§ **DATA PROVIDED**:
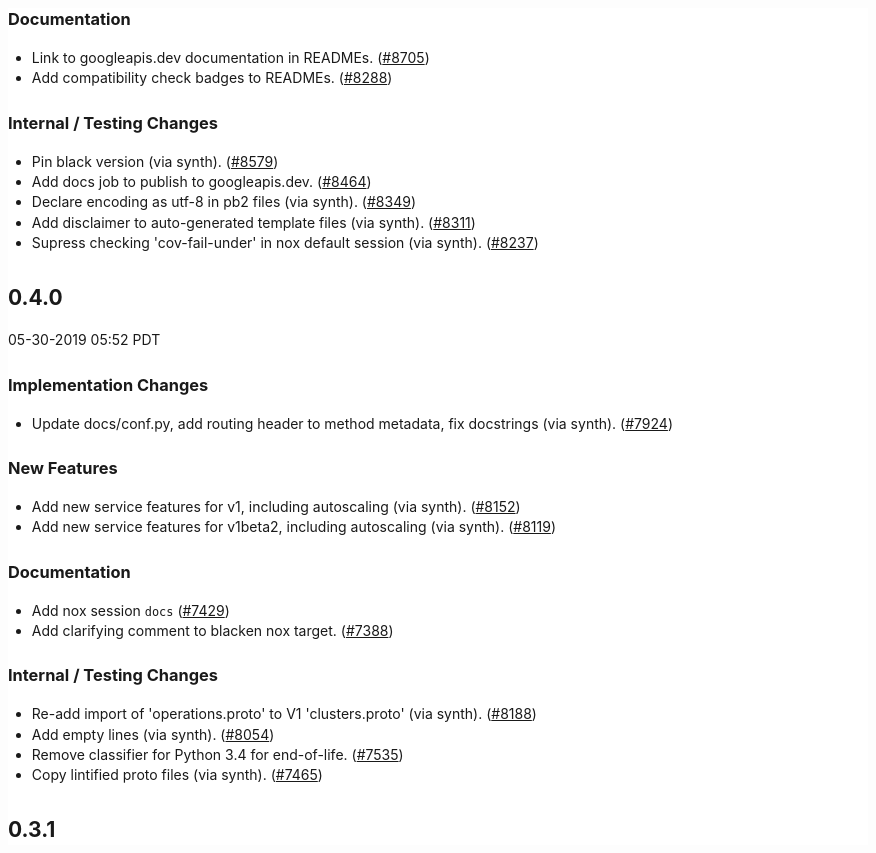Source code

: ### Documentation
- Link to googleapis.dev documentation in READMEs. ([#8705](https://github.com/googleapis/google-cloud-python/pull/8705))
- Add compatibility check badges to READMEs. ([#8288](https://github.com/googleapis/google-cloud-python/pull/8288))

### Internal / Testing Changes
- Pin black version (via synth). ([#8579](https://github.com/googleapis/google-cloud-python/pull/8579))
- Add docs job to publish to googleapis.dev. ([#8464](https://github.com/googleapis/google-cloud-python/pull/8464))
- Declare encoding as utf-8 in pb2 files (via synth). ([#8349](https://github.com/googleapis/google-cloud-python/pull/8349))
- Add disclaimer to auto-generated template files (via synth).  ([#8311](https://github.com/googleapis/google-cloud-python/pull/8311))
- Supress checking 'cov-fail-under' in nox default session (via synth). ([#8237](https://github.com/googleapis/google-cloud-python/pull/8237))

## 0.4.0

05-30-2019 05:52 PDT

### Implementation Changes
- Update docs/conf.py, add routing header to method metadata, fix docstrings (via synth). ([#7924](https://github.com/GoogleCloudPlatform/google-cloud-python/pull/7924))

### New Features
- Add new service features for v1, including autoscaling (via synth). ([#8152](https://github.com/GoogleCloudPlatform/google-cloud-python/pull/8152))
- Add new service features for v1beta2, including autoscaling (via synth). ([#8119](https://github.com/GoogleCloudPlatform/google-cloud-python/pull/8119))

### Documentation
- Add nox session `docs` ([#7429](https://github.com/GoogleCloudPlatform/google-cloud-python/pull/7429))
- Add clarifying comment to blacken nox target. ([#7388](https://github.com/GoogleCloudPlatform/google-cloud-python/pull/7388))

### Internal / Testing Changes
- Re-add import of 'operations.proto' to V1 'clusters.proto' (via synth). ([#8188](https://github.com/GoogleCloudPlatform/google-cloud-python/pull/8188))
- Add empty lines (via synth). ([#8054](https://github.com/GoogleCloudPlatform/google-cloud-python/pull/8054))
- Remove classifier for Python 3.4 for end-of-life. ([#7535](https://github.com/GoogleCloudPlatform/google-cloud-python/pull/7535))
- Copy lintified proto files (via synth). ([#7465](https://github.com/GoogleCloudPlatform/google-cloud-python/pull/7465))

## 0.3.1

§ **WHAT IS EXPECTED**:
Omit the pictures and copy the records above exactly.

§ **ANSWER FOR THIS EXERCISE**:
Source code

: ### Documentation
- Link to googleapis.dev documentation in READMEs. ([#8705](https://github.com/googleapis/google-cloud-python/pull/8705))
- Add compatibility check badges to READMEs. ([#8288](https://github.com/googleapis/google-cloud-python/pull/8288))

### Internal / Testing Changes
- Pin black version (via synth). ([#8579](https://github.com/googleapis/google-cloud-python/pull/8579))
- Add docs job to publish to googleapis.dev. ([#8464](https://github.com/googleapis/google-cloud-python/pull/8464))
- Declare encoding as utf-8 in pb2 files (via synth). ([#8349](https://github.com/googleapis/google-cloud-python/pull/8349))
- Add disclaimer to auto-generated template files (via synth).  ([#8311](https://github.com/googleapis/google-cloud-python/pull/8311))
- Supress checking 'cov-fail-under' in nox default session (via synth). ([#8237](https://github.com/googleapis/google-cloud-python/pull/8237))

## 0.4.0

05-30-2019 05:52 PDT

### Implementation Changes
- Update docs/conf.py, add routing header to method metadata, fix docstrings (via synth). ([#7924](https://github.com/GoogleCloudPlatform/google-cloud-python/pull/7924))

### New Features
- Add new service features for v1, including autoscaling (via synth). ([#8152](https://github.com/GoogleCloudPlatform/google-cloud-python/pull/8152))
- Add new service features for v1beta2, including autoscaling (via synth). ([#8119](https://github.com/GoogleCloudPlatform/google-cloud-python/pull/8119))

### Documentation
- Add nox session `docs` ([#7429](https://github.com/GoogleCloudPlatform/google-cloud-python/pull/7429))
- Add clarifying comment to blacken nox target. ([#7388](https://github.com/GoogleCloudPlatform/google-cloud-python/pull/7388))

### Internal / Testing Changes
- Re-add import of 'operations.proto' to V1 'clusters.proto' (via synth). ([#8188](https://github.com/GoogleCloudPlatform/google-cloud-python/pull/8188))
- Add empty lines (via synth). ([#8054](https://github.com/GoogleCloudPlatform/google-cloud-python/pull/8054))
- Remove classifier for Python 3.4 for end-of-life. ([#7535](https://github.com/GoogleCloudPlatform/google-cloud-python/pull/7535))
- Copy lintified proto files (via synth). ([#7465](https://github.com/GoogleCloudPlatform/google-cloud-python/pull/7465))

## 0.3.1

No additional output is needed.